Provides a stack object that can be used by a serializer to make information available to nested serializers.

Namespace:  System.ComponentModel.Design.Serialization
Assembly:  System (in System.dll)

[PermissionSetAttribute(SecurityAction.LinkDemand, Name = "FullTrust")]
[HostProtectionAttribute(SecurityAction.LinkDemand, SharedState = true)]
public sealed class ContextStack

NoteNote:

The HostProtectionAttribute attribute applied to this type or member has the following Resources property value: SharedState. The HostProtectionAttribute does not affect desktop applications (which are typically started by double-clicking an icon, typing a command, or entering a URL in a browser). For more information, see the HostProtectionAttribute class or SQL Server Programming and Host Protection Attributes.

Some serializers require information about the context of an object to correctly persist their state. The ContextStack class enables a serializer to set data about the context of an object that is being serialized to a stack where another serializer can access it. The value of the Context property is provided by an IDesignerSerializationManager to share information of use to some serializers.

A context stack is useful because the process of serializing a design document can be deeply nested, and objects at each level of nesting may require context information to correctly persist the state of the object. A serializer can set a context object to the stack before invoking a nested serializer. Each object set to the stack should be removed by the serializer that set it after a call to a nested serializer returns.

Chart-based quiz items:
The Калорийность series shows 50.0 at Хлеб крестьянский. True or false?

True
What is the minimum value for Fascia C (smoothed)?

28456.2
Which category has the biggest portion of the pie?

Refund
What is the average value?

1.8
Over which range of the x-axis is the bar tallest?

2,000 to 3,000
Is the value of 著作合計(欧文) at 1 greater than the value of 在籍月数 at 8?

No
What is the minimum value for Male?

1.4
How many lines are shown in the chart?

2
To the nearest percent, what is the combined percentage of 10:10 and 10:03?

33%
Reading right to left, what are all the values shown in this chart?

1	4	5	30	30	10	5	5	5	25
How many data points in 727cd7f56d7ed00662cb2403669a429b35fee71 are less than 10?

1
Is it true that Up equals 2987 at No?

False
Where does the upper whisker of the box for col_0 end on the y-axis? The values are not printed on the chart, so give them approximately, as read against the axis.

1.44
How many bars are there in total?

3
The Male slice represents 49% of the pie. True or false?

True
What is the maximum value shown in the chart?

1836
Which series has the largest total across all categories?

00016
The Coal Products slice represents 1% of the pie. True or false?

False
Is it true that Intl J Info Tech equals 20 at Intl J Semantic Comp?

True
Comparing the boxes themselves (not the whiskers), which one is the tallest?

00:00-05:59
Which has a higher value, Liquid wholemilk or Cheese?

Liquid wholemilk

EXERCISES.
- 1) In the ContextStack documentation, what are the ways desktop applications are typically started?
- 2) Continue the ContextStack class documentation from its last sentence.
You can complete this work without the records.

TASK RESPONSES.
- 1)
- Double-clicking an icon
- Typing a command
- Entering a URL in a browser

- 2)
Typically, the objects on the stack contain information about the context of the current object that is being serialized. A parent serializer adds context information to the stack about the next object to be serialized, calls an appropriate serializer and, when the serializer finishes executing on the object, removes the context information from the stack. It is up to the implementation of each serializer to determine what objects get pushed on this stack.

As an example, an object with a property named Enabled has a data type of Boolean. If a serializer writes this value to a data stream, it might need to include the context or type of property it is writing. The serializer does not have this information, however, because it is only instructed to write the Boolean value. To provide this information to the serializer, the parent serializer can push a PropertyDescriptor that points to the Enabled property on the context stack.

The following code example demonstrates using a ContextStack to push and then remove 10 values.

using System;
using System.ComponentModel;
using System.ComponentModel.Design;
using System.ComponentModel.Design.Serialization;
using System.Windows.Forms;

namespace ContextStackExample
{
    class ContextStackExample
    {
        [STAThread]
        static void Main(string[] args)
        {            
            // Create a ContextStack.
            ContextStack stack = new ContextStack();

            // Push ten items on to the stack and output the value of each. 
            for( int number = 0; number < 10; number ++ )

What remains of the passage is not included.